The fur trade declined throughout the 1850s, and Sibley and his family moved from Mendota to St. Paul in December 1862. From 1868 until the early 1900s, various people and organizations used the site in various ways, including as a Catholic girls’ boarding school and as a summer art school. In 1868, the Sibleys sold their house and property to Bishop Thomas Grace of St. Paul. By the early 1900s, the site had been abandoned. The Minnesota State Daughters of the American Revolution (DAR) acquired it from the Archdiocese of Minneapolis and St. Paul in 1910 and formed the Sibley House Association (SHA) with the intention of preserving the Sibley House and operating the property as a history museum. Upon its opening on June 14 that year, the Sibley Site became the first designated historic site in the state. In 1922, DAR restored the Dupuis House, and it restored the Faribault House in 1935.

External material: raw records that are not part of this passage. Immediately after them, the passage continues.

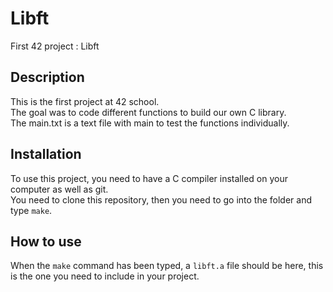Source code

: # Libft
First 42 project : Libft

## Description
This is the first project at 42 school.  
The goal was to code different functions to build our own C library.  
The main.txt is a text file with main to test the functions individually.

## Installation
To use this project, you need to have a C compiler installed on your computer as well as git.  
You need to clone this repository, then you need to go into the folder and type `make`.

## How to use
When the `make` command has been typed, a `libft.a` file should be here, this is the one you need to include in your project.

After collecting artifacts concerning early Minnesota history and displaying them in the Sibley and Faribault Houses, the SHA began opening the site for public tours. It also opened the Sibley Tea House in the Dupuis House in 1928, which helped fund the site. The tea house closed in 1970, and the building evolved to become a visitors’ center, administrative offices, a museum store, and artifact storage areas.
In 1996, the DAR transferred ownership of the Sibley Site to the State of Minnesota to be operated by the Sibley House Association (SHA) in partnership with the Minnesota Historical Society (MNHS). MNHS became the sole manager in 2004. In 2016, Dakota County Historical Society began to oversee operations as a contracted MNHS partner, with MNHS continuing to provide maintenance, preservation, and collections care.